Die junge Fee stand am Rande des Zimmers und sah einer Zofe dabei zu, wie sie Prinzessin Sanenus volles, blondes Haar zu zwei kunstvollen Zöpfen flocht. Eine andere Zofe brachte Schmuck aus reinem Gold an den Ohren und dem Hals der Elfenprinzessin an, während eine dritte das knappe Tuch über der Brust ein letztes Mal zurecht zupfte.

„Ilayda, trete näher", befahl Sanenu und winkte die junge Dienerin ungeduldig zu sich.

Langsam trat Ilayda näher und stellte sich hinter die Prinzessin um mit ihr gemeinsam in den Spiegel zu sehen. Sanenu sah wahrlich aus wie eine Göttin. Alles an ihr wirkte perfekt, ihr Haar, ihre Kleidung, ihre Ausstrahlung. Selbstsicher sah die Prinzessin sich selbst in die Augen.

„Ihr seht fabelhaft aus, Prinzessin." Ilayda lächelte und versuchte damit zu verbergen, dass die Schmerzen zurückgekehrt waren und ihr beharrlich Stück für Stück die Fassung raubten.

„Ich weiß", entgegnete die Prinzessin und schob eine Strähne ihres Haares zurecht. „Aber bevor du mich in den Thronsaal begleitest, will ich, dass du Roy Bescheid sagst und dich umziehst. Ihr zwei seid die einzigen, die halbwegs ansehnlich aussehen, und eine Prinzessin erscheint stets mit ihren Dienern. Aber so kann ich dich unmöglich mitnehmen, du siehst noch schlimmer aus als sonst."

Ilayda war beinahe belustigt darüber, wie entsetzt Sanenu sich anhörte. Sie nickte ergeben. „Natürlich. Ich mache mich sofort auf den Weg."

„Beeile dich lieber, du willst doch nicht, dass mein Vater davon erfährt."

Ilayda nickte und verließ schnellsten Schrittes den Raum. Oh wie sie diesen Umhang hasste. Seitdem sie mit Veda gesprochen hatte, war es von Tag zu Tag unerträglicher geworden und es fiel der jungen Dienerin immer schwerer, den Tag durchzustehen. Sie wusste nicht, wie sie das ihr ganzes Leben lang so weitermachen sollte.

Schnell eilte die Fee durch die Gänge zu den Unterkünften der männlichen Diener. Sie klopfte dort an der Tür zu dem Hauptflur. Ein junger Mann öffnete. Zuerst blinzelte er verschlafen, dann schaute er verwirrt drein.
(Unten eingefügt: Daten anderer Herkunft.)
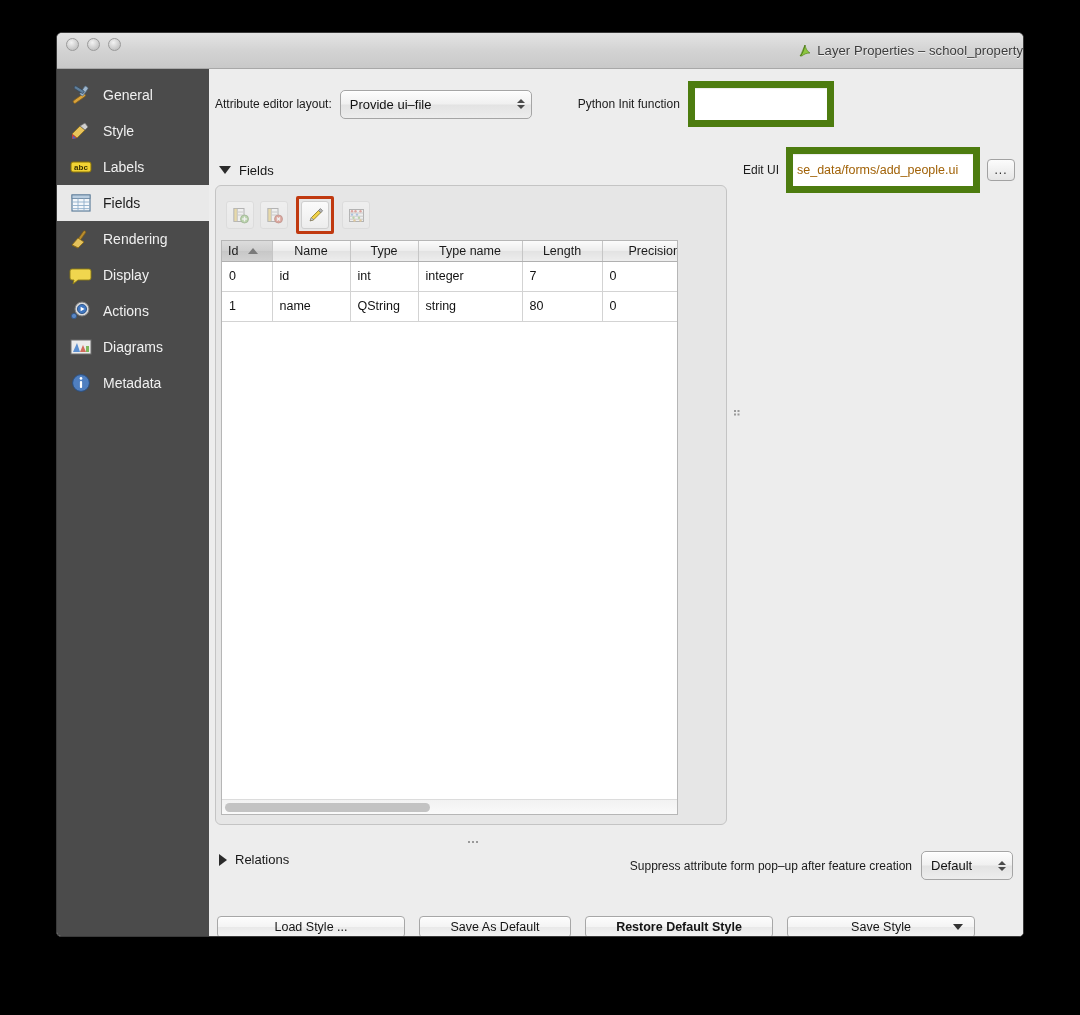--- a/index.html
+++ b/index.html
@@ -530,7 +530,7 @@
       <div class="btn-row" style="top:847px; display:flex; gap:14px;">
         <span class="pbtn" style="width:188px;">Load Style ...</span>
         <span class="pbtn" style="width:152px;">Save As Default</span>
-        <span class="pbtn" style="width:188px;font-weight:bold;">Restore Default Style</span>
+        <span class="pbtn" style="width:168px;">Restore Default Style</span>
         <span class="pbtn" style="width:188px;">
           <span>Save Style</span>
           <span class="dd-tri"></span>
„Kann ich Roy sehen? Ich soll ihm etwas von der Prinzessin ausrichten."

„Ilayda?"

„Äh, ja." Ilayda rieb sich etwas ungeduldig über die Stirn und sah den Blonden abwartend an.

„Was willst du von Roy?"

„Sag ihm, er soll sich für den Empfang ordentlich einkleiden. Die Prinzessin wünscht sich, dass Roy und ich sie geleiten."

Der junge Mann musterte sie von oben bis unten, als überlegte er, ob man ihr trauen konnte. Dann nickte er und trat zurück, bevor er ihr die Tür vor der Nase zuschlug.

Empört runzelte Ilayda die Stirn und wandte sich ab. Solch ein Verhalten musste sie nicht verstehen.

Ilaydas Schritte führten sie in den Frauentrakt. In den Waschräumen nahm sie sich schnell einen frischen Umhang und wusch sich hastig, darauf bedacht, dass niemand ihre Flügel sah, die sich gierig nach Freiheit sehnend der Luft entgegenstreckten.

In Windeseile hatte Ilayda sich wieder eingekleidet und rannte beinahe zurück in ihr Zimmer. Dort setzte sie sich an ihr kleines Tischchen mit dem fleckigen Spiegel und versuchte, ihr Haar irgendwie zu richten, sodass es ansehnlich genug aussah. Plötzlich klopfte es an ihrer Tür und Ilayda fuhr erschrocken zusammen. Kurz überprüfte sie, ob ihre Flügel auch ja verdeckt waren, dann bat sie die Person, einzutreten.

Es war Veda, die ein zusammengefaltetes Stück Stoff auf dem Arm trug. „Ilayda, Liebes", sagte die alte Frau und legte den Stoff auf dem schmalen Bett ab. „Die Prinzessin verlangt, dass du das hier anziehst. Und sie hat mich geschickt, dir eine ordentliche Frisur zu machen."

Ilayda nickte nur und ließ sich von Veda helfen, das neue schlichte Gewand und den neuen Umhang anzulegen. Beinahe ehrfürchtig strich die Fee mit ihren Fingerspitzen über den feinen Stoff und die sorgsam gearbeiteten Stickereien in Gold.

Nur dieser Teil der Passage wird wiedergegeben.